Required action: Could you print, exactly as they stand, the lines from the one holding "Non soumis au DPE. Pas de frais d'agence." to the end of the data below, and nothing more?

Records for this exercise:
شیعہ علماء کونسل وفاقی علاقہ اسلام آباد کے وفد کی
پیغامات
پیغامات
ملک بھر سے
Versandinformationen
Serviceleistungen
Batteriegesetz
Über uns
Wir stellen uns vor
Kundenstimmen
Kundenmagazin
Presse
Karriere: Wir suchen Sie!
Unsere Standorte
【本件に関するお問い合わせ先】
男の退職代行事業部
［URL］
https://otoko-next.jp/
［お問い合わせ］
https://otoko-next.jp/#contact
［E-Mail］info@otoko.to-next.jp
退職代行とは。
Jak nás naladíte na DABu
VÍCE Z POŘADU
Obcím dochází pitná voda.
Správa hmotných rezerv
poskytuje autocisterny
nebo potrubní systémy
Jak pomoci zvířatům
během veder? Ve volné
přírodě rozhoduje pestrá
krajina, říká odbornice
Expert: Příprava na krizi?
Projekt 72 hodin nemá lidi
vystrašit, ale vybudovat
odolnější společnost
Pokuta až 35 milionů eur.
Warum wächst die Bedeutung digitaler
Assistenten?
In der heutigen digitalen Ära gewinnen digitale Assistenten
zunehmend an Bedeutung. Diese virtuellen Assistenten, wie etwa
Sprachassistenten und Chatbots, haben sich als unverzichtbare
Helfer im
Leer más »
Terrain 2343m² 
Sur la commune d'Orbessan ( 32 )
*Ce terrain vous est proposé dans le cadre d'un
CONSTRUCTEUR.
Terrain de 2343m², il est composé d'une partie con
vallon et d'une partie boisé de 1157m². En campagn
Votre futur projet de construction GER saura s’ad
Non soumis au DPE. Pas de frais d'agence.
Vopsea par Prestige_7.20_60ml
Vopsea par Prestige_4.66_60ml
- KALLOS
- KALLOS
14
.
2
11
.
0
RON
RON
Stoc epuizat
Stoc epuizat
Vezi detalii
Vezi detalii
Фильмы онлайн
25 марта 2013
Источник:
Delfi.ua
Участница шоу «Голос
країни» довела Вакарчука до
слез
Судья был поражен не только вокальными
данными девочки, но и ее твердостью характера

Response:
Non soumis au DPE. Pas de frais d'agence.
Vopsea par Prestige_7.20_60ml
Vopsea par Prestige_4.66_60ml
- KALLOS
- KALLOS
14
.
2
11
.
0
RON
RON
Stoc epuizat
Stoc epuizat
Vezi detalii
Vezi detalii
Фильмы онлайн
25 марта 2013
Источник:
Delfi.ua
Участница шоу «Голос
країни» довела Вакарчука до
слез
Судья был поражен не только вокальными
данными девочки, но и ее твердостью характера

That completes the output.